Dez dias depois de sofrer um Acidente Vascular Cerebral (AVC), a primeira-dama do Estado, Maria Virgínia Casagrande, testou positivo para o coronavírus. A situação da primeira-dama chamou a atenção para a possibilidade de relação entre a Covid-19 e o AVC. A reportagem de A Gazeta ouviu especialistas, e eles explicam que existem hipóteses sendo estudadas sobre o assunto e como isso poderia acontecer no organismo humano.
As análises surgiram a partir de relatos feitos por médicos de vários países. Em artigo publicado no periódico Cell Press, pesquisadores da Universidade Federal do Rio de Janeiro (UFRJ) apontam evidências de que o coronavírus poderia culminar em encefalite uma inflamação severa do cérebro. Isso ajudaria a explicar sintomas como a confusão mental e dores de cabeça. Já pesquisas publicadas pela revista Jama Neurology, da Associação Médica Americana, apontaram que 36% de 214 portadores da doença apresentaram algum problema cerebral.
O neurologista da Rede Meridional, José Antonio Fiorot Júnior, explica que não existe um posicionamento definitivo sobre a ligação entre o ataque do coronavírus no organismo e o AVC. No entanto, há hipóteses baseadas em observações com pacientes. "O que sabemos é que as formas graves da Covid-19 cursam para o estado pró-trombótico, o sangue fica grosso como se fala popularmente. A doença causa coágulos que entopem vasos sanguíneos e que, comumente, provocam a insuficiência respiratória", pontua.
É exatamente esse mesmo fenômeno de coagulação que aumenta as chances de trombose em outras partes do corpo, inclusive nos vasos que levam o sangue para o cérebro. "O que temos encontrado em relatos da literatura e aqui no Estado, são pacientes admitidos no hospital com AVC na forma clássica, com paralisia facial e de parte do corpo, sem nenhum sintoma de Covid-19. Porém, de três a quatro dias depois o paciente começa a apresentar os sintomas de contaminação pelo coronavírus", observou o médico.

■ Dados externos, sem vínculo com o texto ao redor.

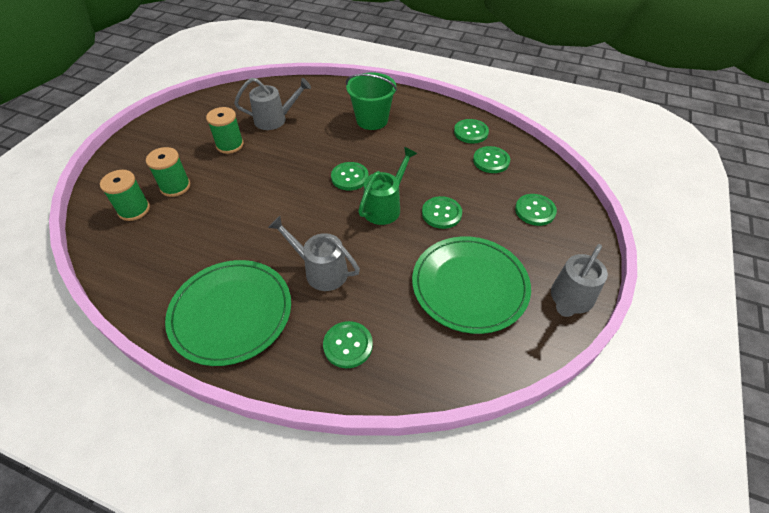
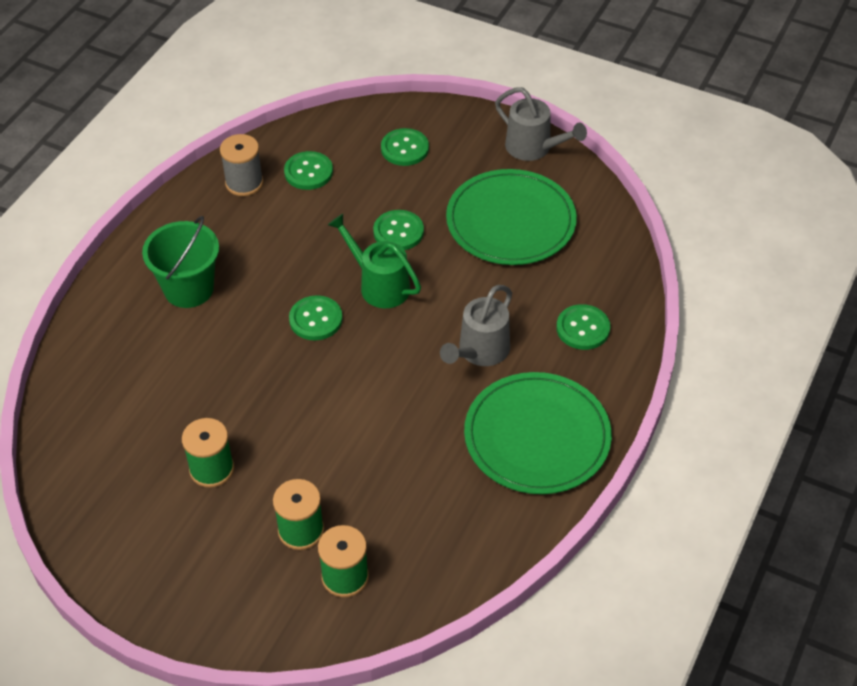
camera: 85 degrees left, 0 degrees up
grey watering can [234,78,311,130] -> none
green button [454,119,489,144] -> grey spool [220,134,263,196]

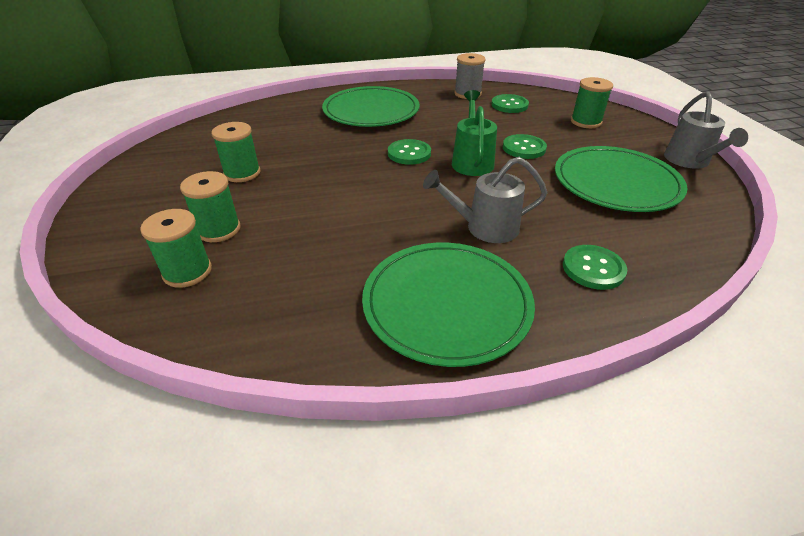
camera: 50 degrees right, 10 degrees down
green bucket [142,216,219,308] -> green plate [322,86,420,127]
green button [381,128,429,166] -> green spool [571,77,613,128]

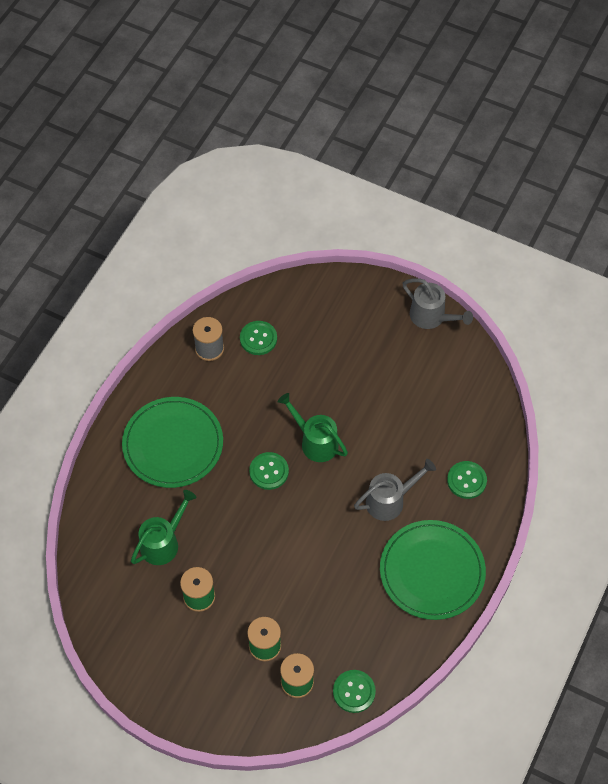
camera: 50 degrees left, 20 degrees up
grey watering can [423,157,547,243] -> grey watering can turned 150 degrees counterclockwise [354,459,436,521]
green button [503,134,547,159] -> green button moved to [333,670,376,713]
green plate [555,146,687,212] -> none
green spool [571,77,613,128] -> none
none -> green watering can [131,490,197,565]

Fiorot disse que isso intriga a classe médica, pois sustenta a tese do AVC ser o primeiro sintoma do coronavírus, mesmo não sendo o mais lógico. "O mais comum é a forma clássica da Covid-19, com os problemas respiratórios graves. Na fase seguinte, cerca de sete dias depois dos primeiros sintomas, vem a fase pró-trombótica que pode dar ensejo a um AVC", observou o neurologista.
No entanto, isso não descarta que uma contaminação do paciente de AVC possa ter ocorrido dentro do hospital ao ser socorrido.
A médica capixaba Margareth Dalcomo, que é pneumologista e pesquisadora da Fundação Oswaldo Cruz (Fiocruz), também pontua que o vírus possa ser o estopim do AVC.
"O coronavírus é capaz de atravessar a barreira hematoencefálica. Ele realmente entra no sistema nervoso central, portanto é capaz de provocar alguns fenômenos, sejam hemorrágicos ou isquêmicos. Isso é ligado à doença. A doença tem manifestações muito diversificadas. Em algumas pessoas, predominam os sintomas respiratórios, em outras, os renais. Alguns fenômenos cardiológicos também podem ocorrer, de modo que ela é uma doença muito polimorfa", explicou Dalcomo.
Considerando que os estudos são muito recentes, o professor de Fisiologia da Universidade Federal do Espírito Santo (Ufes) e coordenador de pesquisas do Hucam, José Geraldo Mill, explica que o AVC acontece em razão da obstrução provocada pelo processo inflamatório do vaso. Assim, se a Covid-19 é uma doença inflamatória, ela pode sim predispor a ocorrência do acidente vascular cerebral.
"Não temos evidência documentada de que isso ocorra, mas sabemos que a Covid-19 vai além dos sintomas gripais. Por exemplo, há quem desenvolve dores abdominais devido ao processo inflamatório do intestino. Há estudos que mostram que a Covid-19 provoca inflamação da artéria, chamada de arterite, quando chega ao estágio avançado. A arterite pode predispor a infarto, AVC, derrame e diversas lesões por entupimento de vasos", argumentou José Geraldo Mill.
O AVC de grau leve da primeira-dama aconteceu no dia 15 de maio. Maria Virgínia foi levada para um hospital particular, onde ficou internada até ao dia seguinte, quando recebeu alta. Em casa, a primeira-dama começou a ter sintomas comuns da Covid-19, assim como o governador Renato Casagrande, o qual também fez teste que confirmou a doença, de acordo com nota oficial enviada pela assessoria de imprensa do governador.
Assessoria também informou que não é possível afirmar onde a primeira-dama e o governador foram contaminados nem o dia exato e se a doença teria causado o AVC.